Encontrado em todo o norte e nordeste brasileiro, o peixe niquim (Thalassophryne nattereri) é conhecido popularmente por ser perigoso — mas, desde a década de 1990, ganhou também um interesse científico. Tudo por conta das toxinas poderosas que carrega no corpo. Agora, um novo estudo provou que seu veneno pode ser um grande aliado no tratamento de asma e esclerose múltipla.
A descoberta veio com o trabalho de equipes de pesquisadores do Instituto Butantan. Eles encontraram uma proteína no veneno de um peixe que contém uma molécula com potencial para o tratamento de doenças inflamatórias.
Identificada em 2007 pelo Laboratório de Toxinologia Aplicada (Leta) do Butantan, a proteína deu origem a uma série de peptídeos (cadeias de aminoácidos) sintéticos produzidos pelo Leta.
Desde então, pesquisas conduzidas pela equipe têm apontado os benefícios da molécula. Um peptídeo derivado do veneno do peixe niquim, que recebeu o nome de TnP, apresentou resultados promissores para o tratamento da asma em testes em modelos animais. A pesquisa que descreve o efeito foi publicada na revista Cells.
O Butantan estuda desde 1996 o veneno do peixe niquim. A espécie costuma se esconder em buracos na areia e é capaz de sobreviver por até 18 horas fora d’água, podendo provocar acidentes graves. O contato com seus espinhos causa dor aguda, sensação de queimação, inchaço e necrose.
Quais os próximos passos
Agora, os cientistas compararam grupos de animais com asma tratados com TnP e com dexametasona, medicamento comumente utilizado para tratar a doença, e animais não tratados.
E os resultados são promissores: assim como o tratamento convencional, o TnP reduziu em mais de 60% o número de células totais que causam inflamação e dano tecidual no pulmão. No caso dos eosinófilos, responsáveis pela inflamação em cerca de metade dos pacientes com asma, a redução foi de 100%.
A principal vantagem é que não foram identificados efeitos colaterais. Algo bem diferente dos remédios atuais que podem causar sintomas como taquicardia, agitação, dor de cabeça e tremores musculares.
Anteriormente, em um estudo pré-clínico publicado em 2017 na revista PLOS One, a molécula TnP também apresentou potencial contra a esclerose múltipla, atrasando o aparecimento dos sintomas e reduzindo a gravidade da doença em camundongos.

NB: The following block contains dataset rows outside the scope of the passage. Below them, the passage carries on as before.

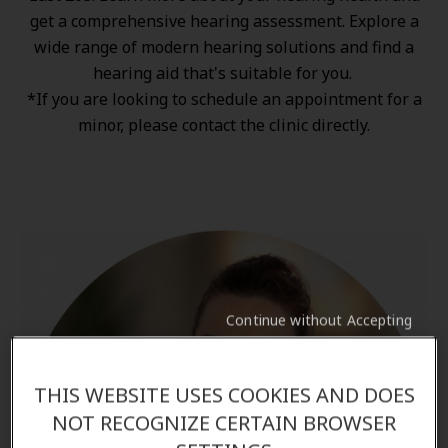
get a comprehensive hearing assessment. Explore a
wide range of
modern hearing solutions
and find a
hearing aid that's suitable for you.
*If you are looking to schedule an appointment for a
minor, please contact the clinic directly.
Continue without Accepting
THIS WEBSITE USES COOKIES AND DOES
NOT RECOGNIZE CERTAIN BROWSER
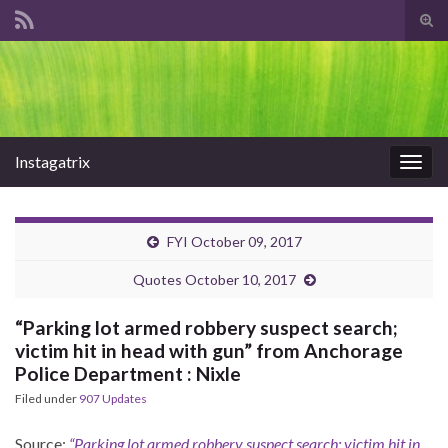
Tog
sear
Search for:
for
Instagatrix
Togg
navig
FYI October 09, 2017
Quotes October 10, 2017
“Parking lot armed robbery suspect search;
victim hit in head with gun” from Anchorage
Police Department : Nixle
Filed under
907 Updates
Source:
“Parking lot armed robbery suspect search; victim hit in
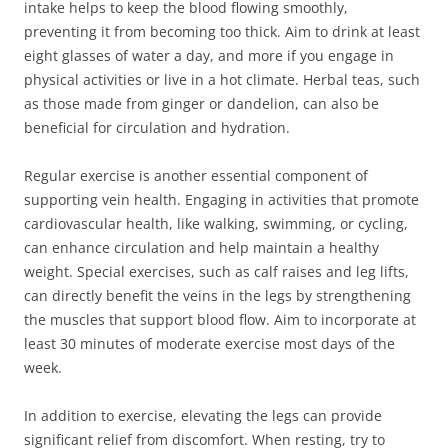
intake helps to keep the blood flowing smoothly,
preventing it from becoming too thick. Aim to drink at least
eight glasses of water a day, and more if you engage in
physical activities or live in a hot climate. Herbal teas, such
as those made from ginger or dandelion, can also be
beneficial for circulation and hydration.
Regular exercise is another essential component of
supporting vein health. Engaging in activities that promote
cardiovascular health, like walking, swimming, or cycling,
can enhance circulation and help maintain a healthy
weight. Special exercises, such as calf raises and leg lifts,
can directly benefit the veins in the legs by strengthening
the muscles that support blood flow. Aim to incorporate at
least 30 minutes of moderate exercise most days of the
week.
In addition to exercise, elevating the legs can provide
significant relief from discomfort. When resting, try to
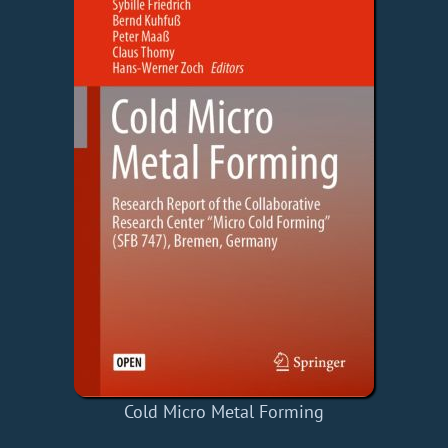
Cold Micro Metal Forming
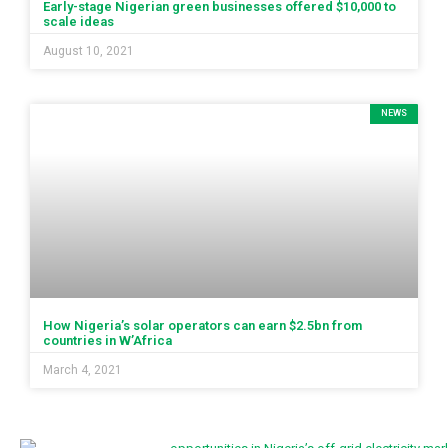
Early-stage Nigerian green businesses offered $10,000 to
scale ideas
August 10, 2021
NEWS
How Nigeria’s solar operators can earn $2.5bn from
countries in W’Africa
March 4, 2021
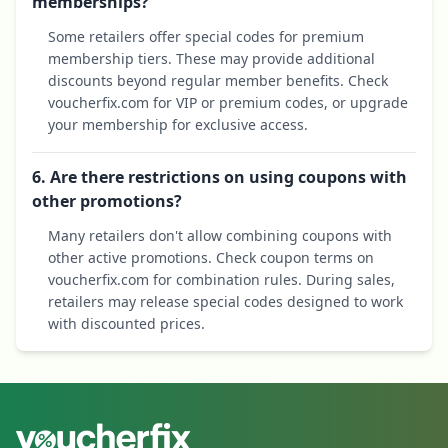
memberships?
Some retailers offer special codes for premium
membership tiers. These may provide additional
discounts beyond regular member benefits. Check
voucherfix.com for VIP or premium codes, or upgrade
your membership for exclusive access.
6. Are there restrictions on using coupons with
other promotions?
Many retailers don't allow combining coupons with
other active promotions. Check coupon terms on
voucherfix.com for combination rules. During sales,
retailers may release special codes designed to work
with discounted prices.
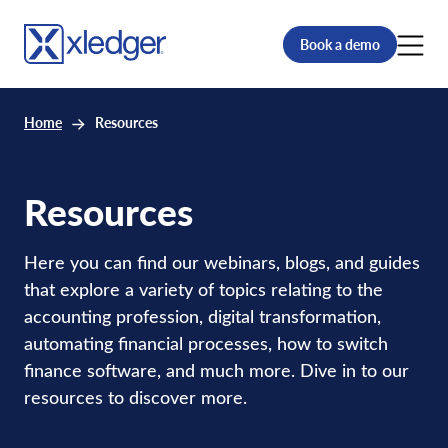
Book a demo
Home
Resources
Resources
Here you can find our webinars, blogs, and guides
that explore a variety of topics relating to the
accounting profession, digital transformation,
automating financial processes, how to switch
finance software, and much more. Dive in to our
resources to discover more.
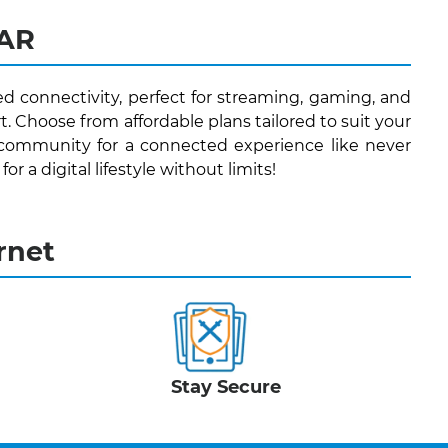
 AR
ed connectivity, perfect for streaming, gaming, and
. Choose from affordable plans tailored to suit your
 community for a connected experience like never
r a digital lifestyle without limits!
rnet
Stay Secure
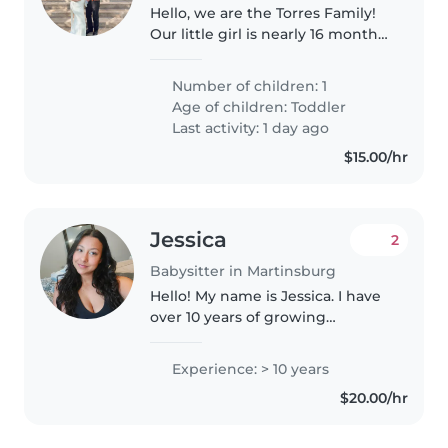
Hello, we are the Torres Family!
Our little girl is nearly 16 months
old and the joy of our lives! She
is outgoing, loves people and
Number of children: 1
other children and just wants to
Age of children:
Toddler
be close! She..
Last activity: 1 day ago
$15.00/hr
Jessica
2
Babysitter in Martinsburg
Hello! My name is Jessica. I have
over 10 years of growing
experience caring for children.
I've worked with infants in a
Experience: > 10 years
childcare center for 3 years,
$20.00/hr
babysat for family members,
and..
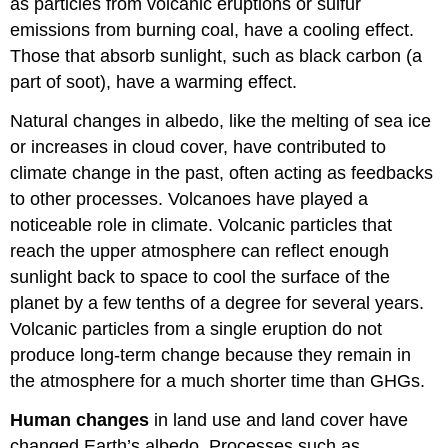
as particles from volcanic eruptions or sulfur
emissions from burning coal, have a cooling effect.
Those that absorb sunlight, such as black carbon (a
part of soot), have a warming effect.
Natural changes in albedo, like the melting of sea ice
or increases in cloud cover, have contributed to
climate change in the past, often acting as feedbacks
to other processes. Volcanoes have played a
noticeable role in climate. Volcanic particles that
reach the upper atmosphere can reflect enough
sunlight back to space to cool the surface of the
planet by a few tenths of a degree for several years.
Volcanic particles from a single eruption do not
produce long-term change because they remain in
the atmosphere for a much shorter time than GHGs.
Human changes
in land use and land cover have
changed Earth’s albedo. Processes such as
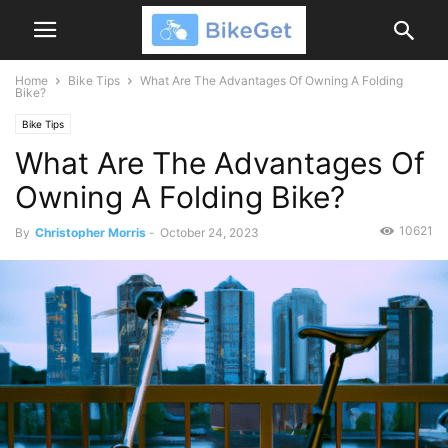
Home
Bike Tips
What Are The Advantages Of Owning A Folding
Bike?
Bike Tips
What Are The Advantages Of
Owning A Folding Bike?
10621
By
Christopher Morris
-
October 24, 2023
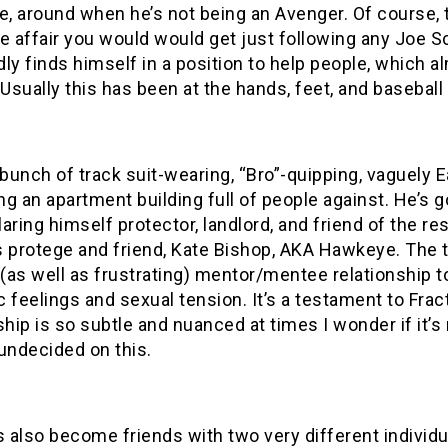
 around when he’s not being an Avenger. Of course, t
 affair you would would get just following any Joe S
ly finds himself in a position to help people, which 
 Usually this has been at the hands, feet, and baseball
 bunch of track suit-wearing, “Bro”-quipping, vaguely 
g an apartment building full of people against. He’s g
aring himself protector, landlord, and friend of the r
s protege and friend, Kate Bishop, AKA Hawkeye. The 
 (as well as frustrating) mentor/mentee relationship t
 feelings and sexual tension. It’s a testament to Fracti
ship is so subtle and nuanced at times I wonder if it’s r
l undecided on this.
s also become friends with two very different individu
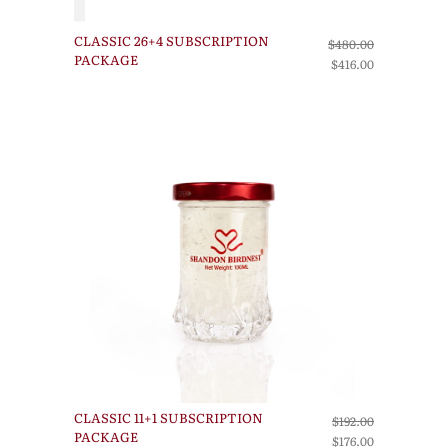
CLASSIC 26+4 SUBSCRIPTION
$480.00
PACKAGE
$416.00
CLASSIC 11+1 SUBSCRIPTION
$192.00
PACKAGE
$176.00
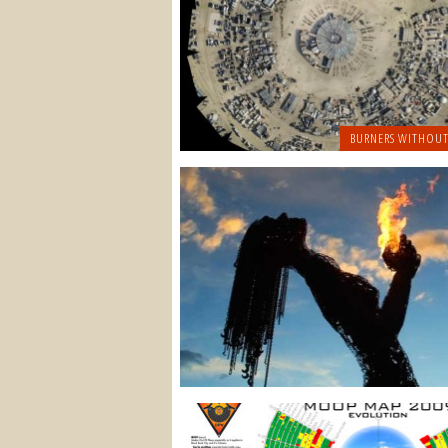
BURNERS WITHOUT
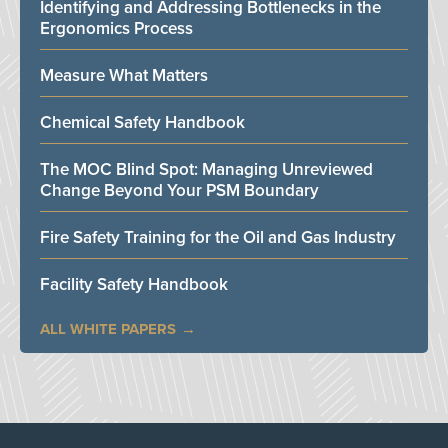
Identifying and Addressing Bottlenecks in the
Ergonomics Process
Measure What Matters
Chemical Safety Handbook
The MOC Blind Spot: Managing Unreviewed
Change Beyond Your PSM Boundary
Fire Safety Training for the Oil and Gas Industry
Facility Safety Handbook
ALL WHITE PAPERS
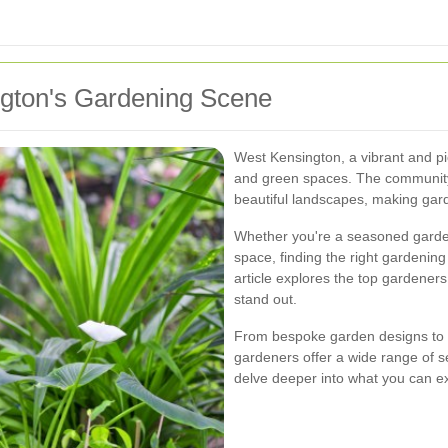
ngton's Gardening Scene
West Kensington, a vibrant and pi
and green spaces. The community
beautiful landscapes, making garde
Whether you're a seasoned garden
space, finding the right gardening
article explores the top gardener
stand out.
From bespoke garden designs to 
gardeners offer a wide range of se
delve deeper into what you can e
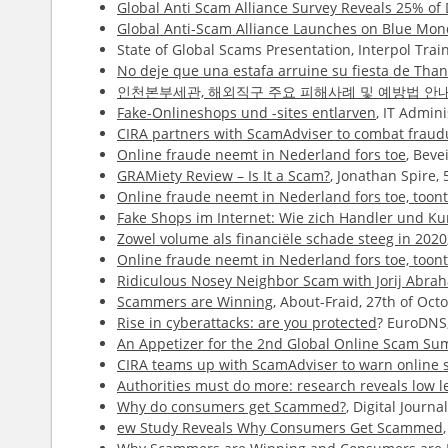
Global Anti Scam Alliance Survey Reveals 25% o
Global Anti-Scam Alliance Launches on Blue Mo
State of Global Scams Presentation, Interpol Tr
No deje que una estafa arruine su fiesta de Than
인천본부세관, 해외직구 주요 피해사례 및 예방법 안
Fake-Onlineshops und -sites entlarven
, IT Admin
CIRA partners with ScamAdviser to combat fraudu
Online fraude neemt in Nederland fors toe
, Beve
GRAMiety Review – Is It a Scam?
, Jonathan Spire,
Online fraude neemt in Nederland fors toe, too
Fake Shops im Internet: Wie zich Handler und 
Zowel volume als financiële schade steeg in 2020
Online fraude neemt in Nederland fors toe, too
Ridiculous Nosey Neighbor Scam with Jorij Abr
Scammers are Winning
, About-Fraid, 27th of Oc
Rise in cyberattacks: are you protected
? EuroDNS,
An Appetizer for the 2nd Global Online Scam Su
CIRA teams up with ScamAdviser to warn online s
Authorities must do more: research reveals low l
Why do consumers get Scammed?
, Digital Journa
ew Study Reveals Why Consumers Get Scammed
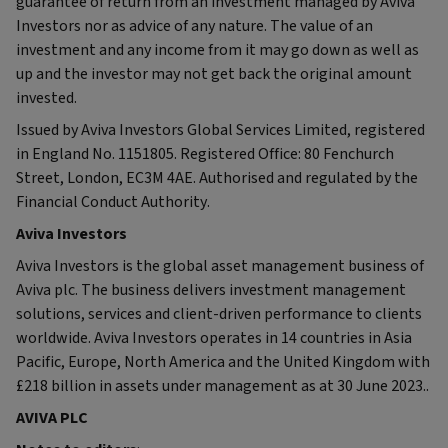
guarantee of return from an investment managed by Aviva
Investors nor as advice of any nature. The value of an
investment and any income from it may go down as well as
up and the investor may not get back the original amount
invested.
Issued by Aviva Investors Global Services Limited, registered
in England No. 1151805. Registered Office: 80 Fenchurch
Street, London, EC3M 4AE. Authorised and regulated by the
Financial Conduct Authority.
Aviva Investors
Aviva Investors is the global asset management business of
Aviva plc. The business delivers investment management
solutions, services and client-driven performance to clients
worldwide. Aviva Investors operates in 14 countries in Asia
Pacific, Europe, North America and the United Kingdom with
£218 billion in assets under management as at 30 June 2023..
AVIVA PLC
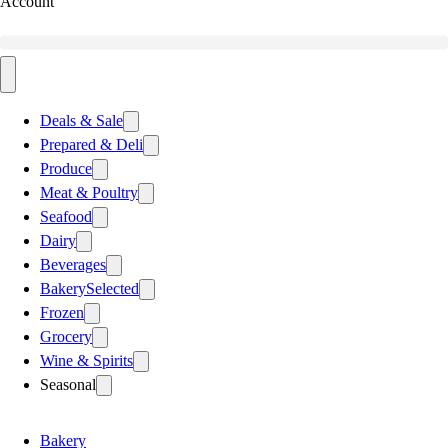
Account
Deals & Sale
Prepared & Deli
Produce
Meat & Poultry
Seafood
Dairy
Beverages
Bakery
Selected
Frozen
Grocery
Wine & Spirits
Seasonal
Bakery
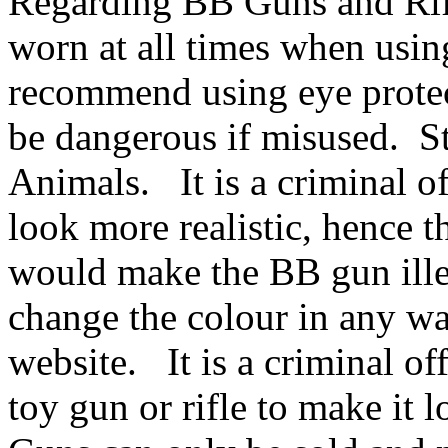
Regarding BB Guns and Rifl
worn at all times when usin
recommend using eye protec
be dangerous if misused. S
Animals. It is a criminal of
look more realistic, hence th
would make the BB gun ille
change the colour in any wa
website. It is a criminal of
toy gun or rifle to make it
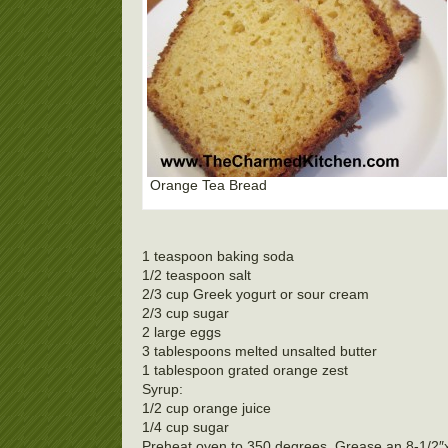
Orange Tea Bread
1 teaspoon baking soda
1/2 teaspoon salt
2/3 cup Greek yogurt or sour cream
2/3 cup sugar
2 large eggs
3 tablespoons melted unsalted butter
1 tablespoon grated orange zest
Syrup:
1/2 cup orange juice
1/4 cup sugar
Preheat oven to 350 degrees. Grease an 8-1/2″x4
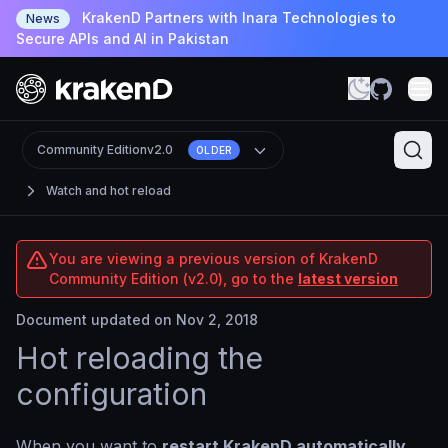
KrakenD Partners with Inara Technologies to
News
Secure APIs and AI in Pakistan
Community Edition
v2.0
OLDER
Watch and hot reload
You are viewing a previous version of KrakenD
Community Edition (v2.0), go to the
latest version
Document updated on Nov 2, 2018
Hot reloading the
configuration
When you want to
restart KrakenD automatically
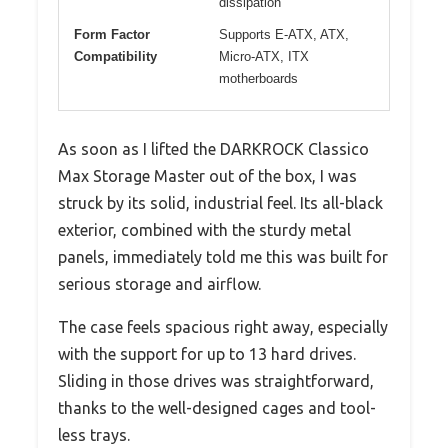
dissipation
Form Factor
Supports E-ATX, ATX,
Compatibility
Micro-ATX, ITX
motherboards
As soon as I lifted the DARKROCK Classico
Max Storage Master out of the box, I was
struck by its solid, industrial feel. Its all-black
exterior, combined with the sturdy metal
panels, immediately told me this was built for
serious storage and airflow.
The case feels spacious right away, especially
with the support for up to 13 hard drives.
Sliding in those drives was straightforward,
thanks to the well-designed cages and tool-
less trays.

A próxima etapa, segundo a pesquisadora Mônica Lopes-Ferreira, responsável pelo estudo, é testar o tratamento em modelos de doenças oculares.
Outros benefícios do veneno do peixe
Além disso, o tratamento com TnP também atenuou a remodelamento das vias aéreas e reduziu o muco presente no pulmão. Essa é a característica que contribui para a redução da função pulmonar e obstrução do fluxo aéreo.
“Nós submetemos o veneno do peixe a uma cromatografia para identificar peptídeos e testamos várias moléculas. Essas toxinas provocam dor, edema, necrose. Até que chegamos a uma fração de peptídeos que não causava nenhuma ação danosa e isso nos chamou atenção. Esse tipo de descoberta é o outro lado da moeda”, diz a pesquisadora.
O passo seguinte foi fazer o sequenciamento genético do TnP para permitir a produção dos peptídeos sintéticos em laboratório. Assim, os pesquisadores não dependem mais da extração do veneno do peixe e podem testar as moléculas sintéticas em diferentes doenças.